Deuxième point : de nombreuses banques, une fois tirées d’embarras par la lance à incendie des dépôts, en ont profité pour acquérir des titres liquides à long terme, notamment des bons du Trésor et des créances hypothécaires titrisées, dans la perspective de réaliser des gains de portage : le spread des taux d’intérêt, qui fournit des rendements supérieurs à la rémunération des dépôts par la banque. Ordinairement, ce n’est pas trop risqué.
Les taux d’intérêt n’avaient pas connu, depuis un certain temps, de hausse significative, et même s’ils commençaient à grimper, les banquiers escomptaient que les déposants réagiraient, comme d’habitude, mollement, et se satisferaient encore longtemps de faibles taux de rémunération des dépôts, même quand les taux d’intérêt du marché auraient augmenté. Ainsi les banques se sentaient-elle protégées, tant par l’histoire que par la placidité des déposants.
Les choses, pourtant, se passèrent cette fois différemment : ces dépôts non couverts étaient volatils. Produits d’une politique de la Fed, leur flux devait nécessairement s’épuiser lorsque cesserait cette politique. Et comme les gros déposants peuvent coordonner plus facilement leur action, il n’en faut que quelques-uns pour déclencher une réaction en chaîne.
Même dans les banques solides, les déposants qui ont pris conscience du risque bancaire et des taux d’intérêt plus favorables pratiqués sur les marchés à court terme cherchent alors à récupérer leur part. Le spread profitable des taux d’intérêt entre les investissements et les dépôts qui somnolent est menacé, et la profitabilité de la banque, voire sa solvabilité, est mise en danger. Comme le veut le proverbe du monde financier : « Les gains de portage pavent la route vers l’enfer. »
Troisième point : les deux premiers ont pris une ampleur inédite. La dernière fois que la Fed a renoncé au QT et haussé ses taux, en 2017-2019, la hausse fut moins brutale et moins élevée ; en outre, le volume de titres sensibles à une hausse des taux détenus par les banques était moins important. Conséquemment, les pertes que les bilans des banques durent absorber furent faibles, et il n’y eut pas de mouvement de retraits précipités parmi les déposants, alors que les ingrédients étaient pourtant les mêmes.

■ JEU DE DONNÉES:

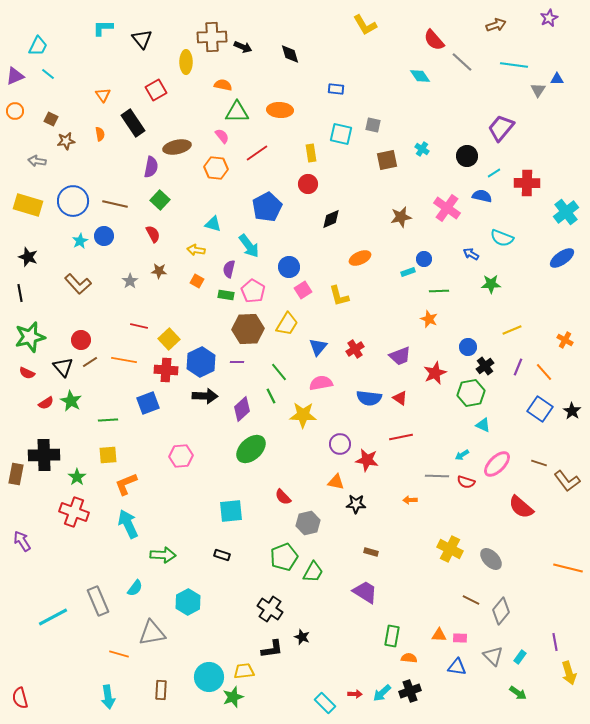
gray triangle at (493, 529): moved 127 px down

■ ÉNONCÉ:
Poursuivez le texte sur les dépôts bancaires en reprenant juste après sa dernière phrase. Le listing n'a aucun rapport avec le texte sur les dépôts bancaires.

■ RÉSULTAT:
Cette fois, l’ampleur des hausses de taux, leur rapidité et les portefeuilles d’actifs sensibles détenus par les banques, tout est multiplié, et l’Agence américaine de garantie des dépôts bancaires, la Federal Deposit Insurance Corporation, estime que les pertes non réalisées sur les portefeuilles de titres bancaires disponibles à la vente et détenus jusqu’à échéance pourraient à elles seules dépasser les 600 milliards de dollars.
Quatrième motif d’inquiétude : la coalition involontaire des instances de supervision avec l’industrie qu’elles sont censées superviser. Trop de superviseurs n’ont pas su voir que les banques étaient de plus en plus exposées à la hausse des taux d’intérêt, ou bien n’ont pas su contraindre les banques à réduire leurs risques. Si la supervision avait été plus vigoureuse (nous tentons encore d’évaluer dans quelle mesure elle y a manqué), le nombre de banques en difficulté serait bien moindre aujourd’hui.
S’ajoute toutefois un autre problème : les superviseurs n’ont pas soumis toutes les banques à une attention aussi exigeante que celle qu’ils ont accordée aux institutions les plus importantes (soumises, entre autres choses, à des stress tests). Ce « deux poids deux mesures » pourrait avoir précipité la migration des prêts immobiliers à risque sur les locaux commerciaux (souvenons-nous des bureaux à moitié vides durant la pandémie) des banques les plus grosses et les mieux capitalisées vers les banques petites et moyennes banques, relativement moins bien capitalisées.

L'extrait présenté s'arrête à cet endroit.